We need a post player

Beilein can't recruit

It's year 4 get rid of him.

This system won't work in the Big Ten

We need to get tougher

You have to really hate Beilein or his style to think the future isn't bright for this team.

gpsimms not to…

February 10th, 2011 at 11:45 AM ^

Two time academic all big ten.  Won team MVP award as a sophomore, but insisted on sharing the award with one of his teammates.

A player who Beilein benched a few times.  Like he has done with DeShawn and Darius.


Sounds like a real cancer to me.


February 10th, 2011 at 11:48 AM ^

I agree that acting like Harris was a cancer is going too far. He seemed like a good kid who sometime ran afoul of Beilein - which, as you say, Morris has done as well. I think when we talk about him, however, it's fair to mention his shakey jump shot (which always looked awkward - something you can't say for Hardaway) and his somewhat lackadaisical defense.


February 10th, 2011 at 2:09 PM ^

Is no one willing to add to the argument that Harris was hurt all last year and could have been a reason his progress was stunted?  Everyone likes a conspiracy theory, but he hurt his ankle early on and missed a ton of practice and his conditioning suffered.  I can't imagine it helped the teams chemistry or his jump shot either.   His lack of explosiveness compared to his soph season was easily seen. 

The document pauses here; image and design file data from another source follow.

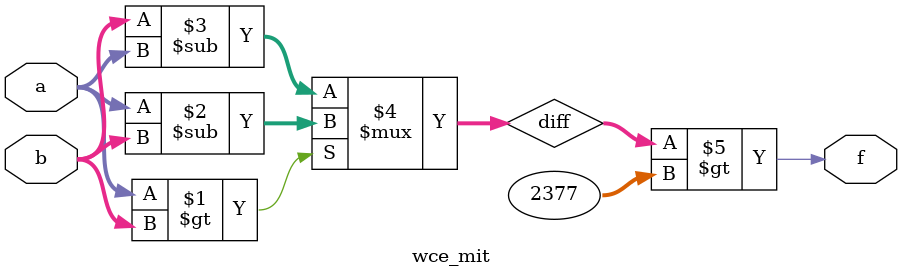
<source format=v>
module wce_mit(a, b, f);
parameter _bit = 18;
parameter wce = 2377;
input [_bit - 1: 0] a;
input [_bit - 1: 0] b;
output f;
wire [_bit - 1: 0] diff;
assign diff = (a > b)? (a - b): (b - a);
assign f = (diff > wce);
endmodule

</source>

February 10th, 2011 at 12:12 PM ^

I agree Harris wasn't a cancer, but he was still butting heads with the coaching staff and getting into fights in practice as a junior and leader of the team.  Morris has also had a couple of growing pains, so I'm not saying all is right in the world either.  But the issue I always had with Harris was that he didn't fit into the Beilein system or, frankly, into what this team was trying to do.  Maybe that was a by-product of less talent around - okay, it definitely was a major cause - but even in 2009 this team looked lost both offensively and defensively for long stretches of games, and Harris's penchant for shooting ill-advised threes definitely hurt this team.  I am not sure if Hardaway will ever be as good as Harris was on a talent level, but he seems more receptive to change than Harris ever did, and that should translate into a better overall product on the court.  But the best Beilein teams succeeded because everyone played his part well, not because they had a dominant player.